Oh look a Mad Mommy of MoCo is Big Mad and wants to micromanage MCPS like a Karen.
Micromanagement is needed when MCPS is failing kids
Luckily you aren’t in charge, despite all your delusions to the contrary.
Anonymous wrote:Anonymous wrote:Anonymous wrote:This family won't be there on the last 2 half-days after the election day off. This planning is ridiculous. I hope none of the advanced courses will try and give tests on these days.
Can't speak for all advanced classes, but the AP exams will have been over more than a month before this. Doubt they will have any tests on those last few make up days.
Some teachers who don’t have mostly seniors do other stuff. We had one history teacher do a section on financial literacy.
Anonymous wrote:Not all of the country has a 180 day requirement and many of those that do allow 180 days to count as 990-1080 hours. It's only Maryland, New Jersey, Connecticut and Massachusetts that have a strict 180 calendar day makeup day requirement.Anonymous wrote:Anonymous wrote:Call/email your state legislature/general assembly. They have the power to allow the hours to count vs. the 180 day requirement. They need to hear from their constituents who think this is nonsense.
Some of us actually want our kids to have 180 days of school, like students in the rest of the country. If you haven't notice, half of MCPS students can't read or do math at grade level.
Anonymous wrote:Anonymous wrote:Anonymous wrote:Anonymous wrote:Anonymous wrote:Call/email your state legislature/general assembly. They have the power to allow the hours to count vs. the 180 day requirement. They need to hear from their constituents who think this is nonsense.
This.
No thanks. The problem is that MCPS isn't scheduling its calendar properly. That's what needs to be fixed. Kids in this district in particular need time in school.
Oh look a Mad Mommy of MoCo is Big Mad and wants to micromanage MCPS like a Karen.
Micromanagement is needed when MCPS is failing kids
Anonymous wrote:I've been lurking on this thread for quite some time..... Does anyone HONESTLY think that by kids missing 4 days of school this semester, that they are going to fall behind or be at a disadvantage? This was a HIGHLY unusual situation that happens once every 10 years.

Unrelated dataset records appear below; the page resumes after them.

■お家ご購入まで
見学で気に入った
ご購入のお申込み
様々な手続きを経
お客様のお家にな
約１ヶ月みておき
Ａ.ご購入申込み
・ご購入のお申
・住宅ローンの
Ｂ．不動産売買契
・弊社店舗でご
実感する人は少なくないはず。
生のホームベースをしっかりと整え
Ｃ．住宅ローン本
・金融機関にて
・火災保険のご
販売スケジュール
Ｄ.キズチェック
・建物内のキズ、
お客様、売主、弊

No, it wasn't a blizzard, but the type of precipitation that fell, coupled with the extreme low temps made this very difficult. That being said..... If snow days are a MUST.... adding at the end of the year is no different than skipping the make up days altogether.

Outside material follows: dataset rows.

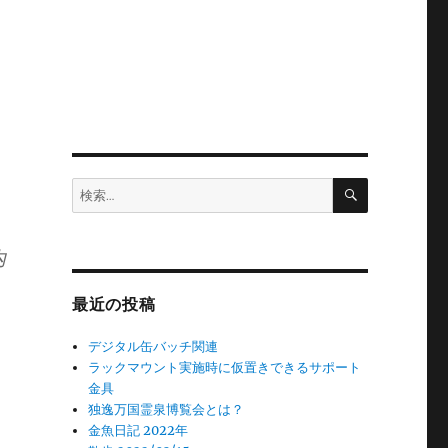
検
検
索
索:
内
最近の投稿
デジタル缶バッチ関連
ラックマウント実施時に仮置きできるサポート
金具
独逸万国霊泉博覧会とは？
金魚日記 2022年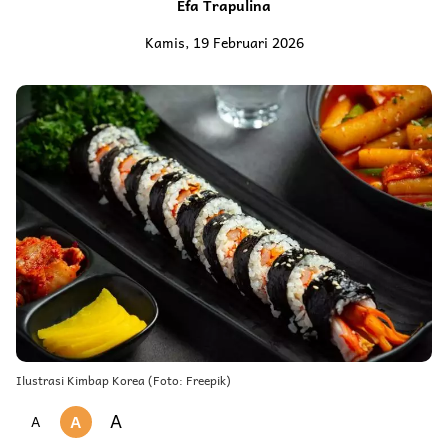
Efa Trapulina
Kamis, 19 Februari 2026
Ilustrasi Kimbap Korea (Foto: Freepik)
A
A
A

Anonymous wrote:Anonymous wrote:Anonymous wrote:Anonymous wrote:How feasible would it be to pivot snow days to virtual professional learning for teachers?

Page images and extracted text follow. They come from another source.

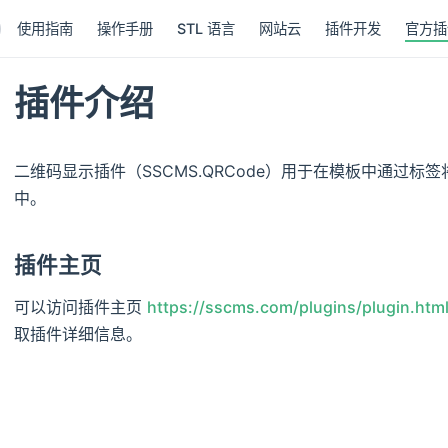
使用指南
操作手册
STL 语言
网站云
插件开发
官方插
插件介绍
二维码显示插件（SSCMS.QRCode）用于在模板中通过标签
中。
插件主页
可以访问插件主页
https://sscms.com/plugins/plugin.h
取插件详细信息。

That would not really gain you anything. The pushback isn't that teachers are getting less professional days, it's having school on a holiday that was designed to overlap with the professional day. (And then the other possible makeup days are teacher grading days which there is generally pushback on taking away, but those happen at specific times between marking periods.)
Teachers can catch up on grading on snow days.
That's like telling kids to use snow days to catch up on homework that hasn't been assigned yet and requires knowledge of content that hasn't yet been taught
Anonymous wrote:You all love to blame the teachers but the reality is none of you understand the massive amount of work that would need to be done to open schools on such short notice. Its a heck of a lot more than just getting kids and teachers in buildings. Anyone who has ever had any sort of managerial role understands all the logistical and behind the scenes decisions that would go into it
Anonymous wrote:Anonymous wrote:Anonymous wrote:Anonymous wrote:Anonymous wrote:Call/email your state legislature/general assembly. They have the power to allow the hours to count vs. the 180 day requirement. They need to hear from their constituents who think this is nonsense.
This.
No thanks. The problem is that MCPS isn't scheduling its calendar properly. That's what needs to be fixed. Kids in this district in particular need time in school.
Oh look a Mad Mommy of MoCo is Big Mad and wants to micromanage MCPS like a Karen.
That's right, asking a large school district to competently schedule a calendar is so entitled!